A security researcher has found it’s possible to reveal a Skype app user’s IP address without the target needing to even click a link. Microsoft said the vulnerability does not need immediate attention.
A security researcher has found it’s possible to reveal a Skype app user’s IP address without the target needing to even click a link. Microsoft said the vulnerability does not need immediate attention.
i did too. i’m genuinely not sure why it exists. microsoft is making teams into its favorite productivity app, and i can’t think of anything skype has that teams doesn’t. why does skype still exist?
On a serious note, most of those people (activists, journalists, etc.) aren't exactly the computer savvy types, nor have the time or resource to spend learning about matters they seldom know about, and yet they are the ones that desperately need this knowledge. They might have an important message to be sent. What would you use to spread the message in their shoes?
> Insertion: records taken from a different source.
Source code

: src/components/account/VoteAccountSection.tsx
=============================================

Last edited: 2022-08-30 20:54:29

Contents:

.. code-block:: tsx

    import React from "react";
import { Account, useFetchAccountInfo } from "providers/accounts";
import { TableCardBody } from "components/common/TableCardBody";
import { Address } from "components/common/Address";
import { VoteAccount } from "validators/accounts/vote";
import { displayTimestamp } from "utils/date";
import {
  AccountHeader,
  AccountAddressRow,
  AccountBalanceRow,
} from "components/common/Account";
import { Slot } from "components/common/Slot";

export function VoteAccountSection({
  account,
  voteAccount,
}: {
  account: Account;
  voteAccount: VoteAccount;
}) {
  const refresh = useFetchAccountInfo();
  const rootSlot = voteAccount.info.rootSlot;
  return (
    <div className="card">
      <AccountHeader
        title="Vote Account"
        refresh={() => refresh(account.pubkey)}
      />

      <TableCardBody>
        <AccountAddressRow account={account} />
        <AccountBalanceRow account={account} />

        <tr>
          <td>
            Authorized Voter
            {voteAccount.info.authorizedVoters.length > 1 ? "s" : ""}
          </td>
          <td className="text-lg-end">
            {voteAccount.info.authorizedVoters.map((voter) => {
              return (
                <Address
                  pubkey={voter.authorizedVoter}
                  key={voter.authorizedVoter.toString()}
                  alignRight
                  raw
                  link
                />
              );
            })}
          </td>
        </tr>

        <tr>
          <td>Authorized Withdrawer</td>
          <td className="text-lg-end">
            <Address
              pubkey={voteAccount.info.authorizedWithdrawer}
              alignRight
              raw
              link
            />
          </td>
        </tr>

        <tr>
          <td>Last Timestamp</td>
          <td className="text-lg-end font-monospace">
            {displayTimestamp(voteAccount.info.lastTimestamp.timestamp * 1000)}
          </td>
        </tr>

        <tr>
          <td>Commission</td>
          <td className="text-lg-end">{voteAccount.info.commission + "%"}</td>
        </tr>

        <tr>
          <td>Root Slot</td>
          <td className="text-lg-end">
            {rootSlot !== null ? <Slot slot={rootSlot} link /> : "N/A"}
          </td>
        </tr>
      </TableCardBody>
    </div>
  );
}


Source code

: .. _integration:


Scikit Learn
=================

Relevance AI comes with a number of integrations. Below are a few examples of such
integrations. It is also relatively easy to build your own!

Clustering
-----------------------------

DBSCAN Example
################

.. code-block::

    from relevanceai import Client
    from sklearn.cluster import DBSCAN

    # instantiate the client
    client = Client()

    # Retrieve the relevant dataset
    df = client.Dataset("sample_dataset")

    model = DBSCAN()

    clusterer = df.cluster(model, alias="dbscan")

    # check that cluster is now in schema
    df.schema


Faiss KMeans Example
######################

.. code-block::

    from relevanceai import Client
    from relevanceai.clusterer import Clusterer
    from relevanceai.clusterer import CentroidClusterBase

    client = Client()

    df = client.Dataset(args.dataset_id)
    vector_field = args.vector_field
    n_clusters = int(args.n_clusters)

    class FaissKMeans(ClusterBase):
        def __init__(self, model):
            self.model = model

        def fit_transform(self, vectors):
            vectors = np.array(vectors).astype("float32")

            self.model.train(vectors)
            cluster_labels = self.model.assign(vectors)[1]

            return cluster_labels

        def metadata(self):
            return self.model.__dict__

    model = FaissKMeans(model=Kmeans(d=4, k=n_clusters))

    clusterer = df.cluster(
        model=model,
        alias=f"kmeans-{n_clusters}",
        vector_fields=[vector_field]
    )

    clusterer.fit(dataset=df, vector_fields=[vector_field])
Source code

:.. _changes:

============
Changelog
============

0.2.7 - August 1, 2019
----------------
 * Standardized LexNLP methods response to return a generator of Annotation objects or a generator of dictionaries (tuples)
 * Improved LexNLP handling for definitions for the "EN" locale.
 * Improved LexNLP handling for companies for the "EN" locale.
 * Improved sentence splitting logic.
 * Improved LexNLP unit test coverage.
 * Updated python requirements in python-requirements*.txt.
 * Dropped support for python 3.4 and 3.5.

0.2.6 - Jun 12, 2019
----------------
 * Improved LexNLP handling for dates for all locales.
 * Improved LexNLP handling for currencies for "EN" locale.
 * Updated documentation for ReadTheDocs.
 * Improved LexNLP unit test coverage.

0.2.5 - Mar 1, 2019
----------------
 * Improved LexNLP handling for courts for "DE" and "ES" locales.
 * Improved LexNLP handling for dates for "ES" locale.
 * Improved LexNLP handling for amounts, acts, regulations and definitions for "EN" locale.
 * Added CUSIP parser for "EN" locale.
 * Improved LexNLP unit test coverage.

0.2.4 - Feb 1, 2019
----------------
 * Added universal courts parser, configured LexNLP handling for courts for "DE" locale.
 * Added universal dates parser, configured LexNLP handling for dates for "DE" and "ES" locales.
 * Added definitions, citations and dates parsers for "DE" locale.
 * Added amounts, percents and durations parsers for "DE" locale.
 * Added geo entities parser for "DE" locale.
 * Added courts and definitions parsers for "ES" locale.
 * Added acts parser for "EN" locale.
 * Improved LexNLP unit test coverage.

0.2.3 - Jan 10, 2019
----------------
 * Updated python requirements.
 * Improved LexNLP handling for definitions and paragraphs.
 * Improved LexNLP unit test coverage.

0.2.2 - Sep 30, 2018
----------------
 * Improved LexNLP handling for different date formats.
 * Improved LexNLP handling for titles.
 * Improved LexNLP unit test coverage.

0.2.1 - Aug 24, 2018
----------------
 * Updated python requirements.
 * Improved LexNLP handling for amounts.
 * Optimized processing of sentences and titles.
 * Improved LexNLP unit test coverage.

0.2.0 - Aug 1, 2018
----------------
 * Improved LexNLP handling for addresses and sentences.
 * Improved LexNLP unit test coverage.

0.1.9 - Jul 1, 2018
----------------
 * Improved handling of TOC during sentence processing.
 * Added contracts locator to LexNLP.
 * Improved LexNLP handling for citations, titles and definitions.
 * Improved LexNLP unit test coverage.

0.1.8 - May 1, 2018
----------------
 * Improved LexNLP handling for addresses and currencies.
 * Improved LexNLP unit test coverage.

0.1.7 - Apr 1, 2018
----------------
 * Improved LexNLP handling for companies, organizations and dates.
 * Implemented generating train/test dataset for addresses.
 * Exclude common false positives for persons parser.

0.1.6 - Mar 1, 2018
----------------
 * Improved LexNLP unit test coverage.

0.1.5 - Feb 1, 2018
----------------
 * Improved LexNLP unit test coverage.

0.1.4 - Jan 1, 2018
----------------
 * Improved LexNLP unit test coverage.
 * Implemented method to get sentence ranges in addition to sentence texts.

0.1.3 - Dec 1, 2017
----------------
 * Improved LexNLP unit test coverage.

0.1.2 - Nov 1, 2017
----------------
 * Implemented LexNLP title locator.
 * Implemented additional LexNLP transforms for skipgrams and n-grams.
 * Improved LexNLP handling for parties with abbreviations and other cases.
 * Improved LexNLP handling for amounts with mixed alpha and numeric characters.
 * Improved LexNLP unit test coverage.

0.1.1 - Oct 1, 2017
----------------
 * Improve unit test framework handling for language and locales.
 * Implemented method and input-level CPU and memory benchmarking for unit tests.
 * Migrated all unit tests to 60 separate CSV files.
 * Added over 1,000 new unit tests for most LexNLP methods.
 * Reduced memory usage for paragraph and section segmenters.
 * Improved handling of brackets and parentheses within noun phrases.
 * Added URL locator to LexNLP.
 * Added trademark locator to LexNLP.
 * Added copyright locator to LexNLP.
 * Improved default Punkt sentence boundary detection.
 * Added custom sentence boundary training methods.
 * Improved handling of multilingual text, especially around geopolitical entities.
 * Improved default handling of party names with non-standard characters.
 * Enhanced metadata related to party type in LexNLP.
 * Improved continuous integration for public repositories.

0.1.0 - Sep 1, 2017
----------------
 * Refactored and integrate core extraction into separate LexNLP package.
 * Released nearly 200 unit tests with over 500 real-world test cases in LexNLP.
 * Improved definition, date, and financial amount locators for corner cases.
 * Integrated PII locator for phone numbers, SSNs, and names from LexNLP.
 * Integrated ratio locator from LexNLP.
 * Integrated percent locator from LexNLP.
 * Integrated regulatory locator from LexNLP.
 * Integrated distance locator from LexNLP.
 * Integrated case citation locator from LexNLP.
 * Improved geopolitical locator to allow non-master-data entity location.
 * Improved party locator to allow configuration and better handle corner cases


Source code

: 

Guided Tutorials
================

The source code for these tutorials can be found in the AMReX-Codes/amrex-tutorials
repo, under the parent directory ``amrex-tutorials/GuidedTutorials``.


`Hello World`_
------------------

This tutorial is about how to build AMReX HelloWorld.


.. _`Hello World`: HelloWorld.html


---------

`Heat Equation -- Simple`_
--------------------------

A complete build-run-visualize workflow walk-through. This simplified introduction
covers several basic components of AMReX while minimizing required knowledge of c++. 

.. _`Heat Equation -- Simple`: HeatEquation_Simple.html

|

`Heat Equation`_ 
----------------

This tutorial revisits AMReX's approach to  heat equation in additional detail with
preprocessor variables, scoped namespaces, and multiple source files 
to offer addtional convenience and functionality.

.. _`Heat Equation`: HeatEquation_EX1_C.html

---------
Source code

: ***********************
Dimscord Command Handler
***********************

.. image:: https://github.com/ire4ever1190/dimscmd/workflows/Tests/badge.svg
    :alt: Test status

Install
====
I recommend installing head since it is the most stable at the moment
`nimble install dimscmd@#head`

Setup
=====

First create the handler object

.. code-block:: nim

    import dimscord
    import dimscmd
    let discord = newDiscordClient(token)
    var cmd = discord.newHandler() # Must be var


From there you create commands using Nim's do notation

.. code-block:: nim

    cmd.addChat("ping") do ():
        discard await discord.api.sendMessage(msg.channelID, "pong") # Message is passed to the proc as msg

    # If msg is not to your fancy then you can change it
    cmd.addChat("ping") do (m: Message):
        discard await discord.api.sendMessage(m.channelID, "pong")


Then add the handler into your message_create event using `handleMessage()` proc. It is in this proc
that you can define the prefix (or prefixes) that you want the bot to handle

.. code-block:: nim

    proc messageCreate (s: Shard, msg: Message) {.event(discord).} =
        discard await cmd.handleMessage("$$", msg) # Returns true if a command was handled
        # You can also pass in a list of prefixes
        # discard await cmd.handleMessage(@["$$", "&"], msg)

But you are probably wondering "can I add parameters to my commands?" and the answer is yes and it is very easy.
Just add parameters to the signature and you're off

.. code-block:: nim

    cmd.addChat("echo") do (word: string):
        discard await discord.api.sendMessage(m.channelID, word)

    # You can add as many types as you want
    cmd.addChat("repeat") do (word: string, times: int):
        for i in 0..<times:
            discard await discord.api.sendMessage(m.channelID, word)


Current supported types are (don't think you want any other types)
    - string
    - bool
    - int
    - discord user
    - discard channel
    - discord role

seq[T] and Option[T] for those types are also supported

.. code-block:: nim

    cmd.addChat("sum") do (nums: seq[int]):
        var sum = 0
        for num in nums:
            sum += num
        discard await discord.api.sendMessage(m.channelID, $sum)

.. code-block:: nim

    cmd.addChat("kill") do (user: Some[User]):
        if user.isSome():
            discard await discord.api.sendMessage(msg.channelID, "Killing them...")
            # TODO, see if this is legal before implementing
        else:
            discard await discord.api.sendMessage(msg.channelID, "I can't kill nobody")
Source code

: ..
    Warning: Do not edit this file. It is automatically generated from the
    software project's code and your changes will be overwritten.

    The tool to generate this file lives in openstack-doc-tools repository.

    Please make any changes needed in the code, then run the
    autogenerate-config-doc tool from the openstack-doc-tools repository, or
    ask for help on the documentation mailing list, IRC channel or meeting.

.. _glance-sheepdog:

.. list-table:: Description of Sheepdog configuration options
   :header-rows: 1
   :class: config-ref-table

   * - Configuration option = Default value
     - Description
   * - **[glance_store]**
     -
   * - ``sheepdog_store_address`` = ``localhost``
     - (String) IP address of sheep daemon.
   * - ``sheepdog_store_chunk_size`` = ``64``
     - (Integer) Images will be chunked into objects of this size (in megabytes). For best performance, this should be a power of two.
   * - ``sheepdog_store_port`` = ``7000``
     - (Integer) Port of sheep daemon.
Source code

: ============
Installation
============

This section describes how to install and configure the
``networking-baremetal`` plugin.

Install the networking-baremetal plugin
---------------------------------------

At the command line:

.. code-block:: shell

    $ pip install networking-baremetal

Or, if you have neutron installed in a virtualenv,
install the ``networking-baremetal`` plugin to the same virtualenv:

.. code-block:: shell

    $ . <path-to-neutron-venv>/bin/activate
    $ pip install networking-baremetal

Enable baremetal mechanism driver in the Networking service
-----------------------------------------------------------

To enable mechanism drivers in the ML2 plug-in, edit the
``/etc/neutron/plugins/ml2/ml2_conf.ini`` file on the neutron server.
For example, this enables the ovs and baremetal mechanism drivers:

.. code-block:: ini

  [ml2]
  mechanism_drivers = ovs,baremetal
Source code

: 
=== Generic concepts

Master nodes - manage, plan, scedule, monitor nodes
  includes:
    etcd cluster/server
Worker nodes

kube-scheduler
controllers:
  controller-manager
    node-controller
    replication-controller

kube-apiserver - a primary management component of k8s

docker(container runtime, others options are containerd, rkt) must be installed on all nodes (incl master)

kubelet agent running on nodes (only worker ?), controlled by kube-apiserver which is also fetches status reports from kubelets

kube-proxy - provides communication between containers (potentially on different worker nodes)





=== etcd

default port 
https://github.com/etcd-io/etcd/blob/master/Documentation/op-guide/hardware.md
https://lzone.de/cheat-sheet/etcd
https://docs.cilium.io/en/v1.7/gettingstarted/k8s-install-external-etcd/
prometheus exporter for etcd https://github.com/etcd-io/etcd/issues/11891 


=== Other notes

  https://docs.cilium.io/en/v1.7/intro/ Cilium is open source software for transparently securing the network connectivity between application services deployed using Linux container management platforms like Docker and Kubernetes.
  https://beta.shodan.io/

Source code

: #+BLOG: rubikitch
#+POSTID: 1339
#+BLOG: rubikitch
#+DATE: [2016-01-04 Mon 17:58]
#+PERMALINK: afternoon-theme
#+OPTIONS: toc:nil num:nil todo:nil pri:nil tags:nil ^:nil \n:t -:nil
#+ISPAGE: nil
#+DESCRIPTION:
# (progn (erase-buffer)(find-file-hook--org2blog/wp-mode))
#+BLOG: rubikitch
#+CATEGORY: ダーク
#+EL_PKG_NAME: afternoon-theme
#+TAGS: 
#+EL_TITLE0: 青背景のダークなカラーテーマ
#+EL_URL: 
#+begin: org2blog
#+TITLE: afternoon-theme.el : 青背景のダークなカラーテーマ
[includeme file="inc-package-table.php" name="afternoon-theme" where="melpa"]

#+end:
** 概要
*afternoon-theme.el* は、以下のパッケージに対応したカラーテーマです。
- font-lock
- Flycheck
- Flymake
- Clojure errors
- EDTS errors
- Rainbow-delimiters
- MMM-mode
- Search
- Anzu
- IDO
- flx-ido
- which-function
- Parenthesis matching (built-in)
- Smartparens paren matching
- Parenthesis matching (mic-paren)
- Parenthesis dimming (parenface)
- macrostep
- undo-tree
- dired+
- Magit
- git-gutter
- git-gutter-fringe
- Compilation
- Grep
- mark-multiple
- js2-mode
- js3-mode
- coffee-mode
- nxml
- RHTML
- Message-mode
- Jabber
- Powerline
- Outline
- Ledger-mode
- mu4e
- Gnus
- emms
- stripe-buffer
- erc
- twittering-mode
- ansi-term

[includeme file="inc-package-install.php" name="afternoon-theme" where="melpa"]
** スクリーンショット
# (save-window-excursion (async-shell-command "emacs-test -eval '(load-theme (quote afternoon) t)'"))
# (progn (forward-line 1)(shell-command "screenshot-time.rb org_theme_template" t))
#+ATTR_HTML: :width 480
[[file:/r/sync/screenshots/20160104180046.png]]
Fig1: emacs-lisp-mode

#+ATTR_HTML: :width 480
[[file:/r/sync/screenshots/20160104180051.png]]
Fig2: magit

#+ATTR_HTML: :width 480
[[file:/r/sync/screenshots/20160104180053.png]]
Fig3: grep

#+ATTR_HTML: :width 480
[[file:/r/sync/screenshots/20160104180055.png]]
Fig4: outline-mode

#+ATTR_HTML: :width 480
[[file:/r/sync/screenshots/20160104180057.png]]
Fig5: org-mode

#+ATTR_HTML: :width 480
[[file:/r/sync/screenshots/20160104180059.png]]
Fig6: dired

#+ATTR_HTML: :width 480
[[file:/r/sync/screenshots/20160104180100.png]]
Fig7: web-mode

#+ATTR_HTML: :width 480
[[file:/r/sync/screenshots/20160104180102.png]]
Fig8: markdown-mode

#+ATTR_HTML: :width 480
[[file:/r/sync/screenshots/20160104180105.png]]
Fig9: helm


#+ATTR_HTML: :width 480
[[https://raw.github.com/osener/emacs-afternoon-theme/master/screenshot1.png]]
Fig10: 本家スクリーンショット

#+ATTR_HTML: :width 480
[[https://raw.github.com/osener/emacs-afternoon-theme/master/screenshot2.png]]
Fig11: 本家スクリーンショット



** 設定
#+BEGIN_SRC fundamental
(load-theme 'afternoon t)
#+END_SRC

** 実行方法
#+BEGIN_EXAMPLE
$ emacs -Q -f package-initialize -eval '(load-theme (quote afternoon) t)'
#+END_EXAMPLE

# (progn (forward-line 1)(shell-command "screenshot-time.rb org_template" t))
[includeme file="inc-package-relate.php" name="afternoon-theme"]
Sure, we the tech guys, especially subscribed to privacy related communities, can talk about Tor browser or threat modeling all day. But have you tried bring that up in social circles, if any?
Non tech minded activists will simply use the tools at their disposal: messaging apps? sure; social media apps, if looking for message amplification, whatever it runs on their cheap android phone. Metadata? IP? Profiling? Browser fingerprinting? Some are aware of it, as they also had to endure internet censorship growing up. It's a trade they make knowingly or unknowingly between the cause and their physical and mental health.
We can laugh at their ignorance all we want, but this is how we become the Ivory tower that fuels resentment.
People used to use this attack in League of Legends a decade ago. If they're losing, they guess someone might have Skype open; and moreover, that their Skype is the same as their summoner name. Then they get an ip address and ddos the entire lobby, causing the game to crash (I think it happened in one of my games maybe once, but I didn't really play ranked other than team ranked).
Also, since all pro & semipro players had each other added, this was possible to do at any time during online tournaments (which was most tournaments - TSM invitational etc). So there were always rules that ddossing was disallowed. But it did happen.
Known ddossers were more hated in the community than known flamers, but a few people who did it "reformed" and went on to be pro players anyway.
With just an IP? Then the system is broken. Because an IP is often easy to get, and everything that directly connects to you needs your IP, unless you use a VPN I guess.
Every website knows your IP. Every internet application knows your IP. Everyone in a peer-to-to-peer network knows your IP. It's not a secret, it's just your internet address. It is designed to be known.
When Skype was still in common use, this was a very known issue. I’m in lots of gaming communities, and you had to be careful about who knew your username because you could have your IP exposed then get DDoS.
Possibly they patched it and this is a new instance of this, but it was like this for years and years before.
Wait you can still do this? I was booting people off games when they would use the same user as their Skype over 10 years as a script kiddie, how is it not patched by now
Lol I love how behind the times academics can be. This literally was a big thing used to ddos streamers back in the day like 2010s-2015s. All that needed to happen was they accepted a call and since Skypes peer to peer the hacker instantly got their IP. I remember Destiny being targeted for a while by it.
Was common practice in procurement for me and my team, still have contacts at ASRock / Keychron / Logitech / SteelSeries / Beacn / HYTE / Maxsun and many more.
Was a platform that was used early on and has carried through. Factories in China will commonly use WeChat but many of the more mainstream western brands will default to Skype.